Der Chef des taiwanischen Technikunternehmens Foxconn war mit sich selbst stets sehr streng. Terry Gou kommt aus sehr einfache Verhältnissen und konnte sich nach eigenen Angaben nur mit Mühe, Fleiß und Disziplin zum Manager mit Milliardenvermögen hocharbeiten. Nun wettert der 63-Jährige gegen die aus seiner Sicht verweichlichte Jugend und beklagt sich über deren mangelnde Arbeitsmoral. Sie würden alle nur noch im Internet surfen und wollten entspannten Jobs nachgehen. Bei einer solchen Haltung verwundert es nicht, warum er auch mit seinen Mitarbeitern zuweilen sehr rüde umgeht.

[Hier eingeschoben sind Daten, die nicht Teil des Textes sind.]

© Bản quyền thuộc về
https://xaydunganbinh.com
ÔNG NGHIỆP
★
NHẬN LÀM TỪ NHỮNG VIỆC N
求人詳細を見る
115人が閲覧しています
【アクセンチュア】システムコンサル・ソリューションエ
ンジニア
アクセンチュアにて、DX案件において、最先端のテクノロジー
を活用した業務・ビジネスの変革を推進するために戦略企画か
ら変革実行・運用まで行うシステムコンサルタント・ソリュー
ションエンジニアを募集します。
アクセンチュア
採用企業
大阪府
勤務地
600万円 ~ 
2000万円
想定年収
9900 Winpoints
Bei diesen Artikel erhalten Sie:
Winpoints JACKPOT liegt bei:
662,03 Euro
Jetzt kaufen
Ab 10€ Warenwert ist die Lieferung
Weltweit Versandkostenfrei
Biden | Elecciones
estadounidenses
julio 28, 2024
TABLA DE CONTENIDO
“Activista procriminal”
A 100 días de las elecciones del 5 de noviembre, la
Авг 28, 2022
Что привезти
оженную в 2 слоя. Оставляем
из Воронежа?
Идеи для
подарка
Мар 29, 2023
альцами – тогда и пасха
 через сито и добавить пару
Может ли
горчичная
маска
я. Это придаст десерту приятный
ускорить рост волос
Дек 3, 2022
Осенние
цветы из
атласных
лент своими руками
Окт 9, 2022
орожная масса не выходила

Vergangene Woche ist bekannt geworden, dass im Foxconn-Werk der ostchinesischen Stadt Yantai rund 1.000 junge Studenten und Studentinnen in langen Nachtschichten die Sony-Spielekonsole Playstation zusammenschrauben und verpacken mussten. Was daran so haarsträubend ist: Sie haben den Status von Praktikanten. Studierenden der Technischen Universität Xi’an wird abverlangt, dass sie für einige Zeit auch bei dem weltgrößten Elektrounternehmen arbeiten müssen, bevor sie ihren Abschluss erhalten. Die Uni hat eine spezielle Kooperation mit Foxconn unterzeichnet.
Dass die Studenten und Studentinnen allerdings zu regulärer Fließbandarbeit verdonnert werden, ist nach Aussage der Universitätsleitung nicht in ihrem Sinne. Foxconn hat inzwischen selbst zugegeben, die Vereinbarungen verletzt zu haben. Ein Versehen war das aber nicht. Nur wenige Tage zuvor war bekannt geworden, dass in einer weiteren Foxconn-Stätte 14-Jährige die neueste Spielkonsole Wii von Nintendo zusammen schrauben. Sie firmierten offiziell als „Schülerpraktikanten“.
Beide Fälle sorgen im ganzen Land derzeit für Empörung und zeigen, wie gering das Bewusstsein des taiwanischen Konzerns auch weiterhin ist, grundlegende Rechte der Arbeitnehmer zu beachten – trotz der zahlreichen Proteste in den vergangenen Jahren. Der Konzern wird seit einer Selbstmordserie von Foxconn-Mitarbeitern im Jahre 2010 immer wieder für seine miserablen Arbeitsbedingungen und geringen Löhne kritisiert. Letztere sind in den vergangenen Jahren immerhin im Schnitt um fast 70 Prozent gestiegen.
Obwohl Foxconn-Chef Gou angekündigt hat, dass sein Unternehmen künftig selbst mehr eigene Produkte und Dienstleistungen anbieten will, um auf diese Weise höherwertige Jobs zu schaffen, hat sich das Geschäftsmodell bislang nicht wirklich verändert. Der Konzern braucht viele Mitarbeiter und zwar so billig wie möglich. Allein in der Volksrepublik China beschäftigt der größte Auftragshersteller der Welt über eine Million Menschen. Sie schrauben Handys von Nokia genauso zusammen wie Drucker von Hewlett Packard und den Großteil der Produktpalette von Apple, darunter auch die neuesten iPhones.
Die steigenden Löhne in China bringen das Unternehmen zunehmend in Bedrängnis: Um den Bedarf an möglichst vielen und zugleich günstigen Arbeitskräften auch weiterhin decken zu können, kratzen die Fabrikleiter zusammen, wen sie kriegen können. Vor allem zum Produktstart der vierten Generation der Sony-Playstation haben sie an Universitäten und Schulen mit angeblich attraktiven Praktikantenstellen geworben bei denen es viel zu lernen gebe – und schickten die Angeheuerten dann ans Band.
Tatsächlich mangelt es vielen angehenden Ingenieuren in China häufig an Praxiserfahrung. Das hängt nicht zuletzt mit dem chinesischen Bildungssystem zusammen. Unternehmer klagen, dass im Vergleich etwa zum deutschen Ingenieursstudium chinesische Absolventen viel zu sehr auf Theorie getrimmt seien. Nicht wenige von ihnen hätten noch nie eine Fabrik von innen gesehen. Stattdessen pflegten sie die Vorstellung, als Student müsse man sich nicht die Hände schmutzig machen.
Foxconn-Patriarch Terry Gou hat es mit seiner strengen Arbeitsmoral denn auch keineswegs nur auf Studenten abgesehen. Bei einer firmeninternen Konferenz soll er auch schon Vorstandsmitglieder zur Strafe in die Ecke gestellt haben. Sie hatten Zahlen aus ihrem Bereich nicht auswendig parat.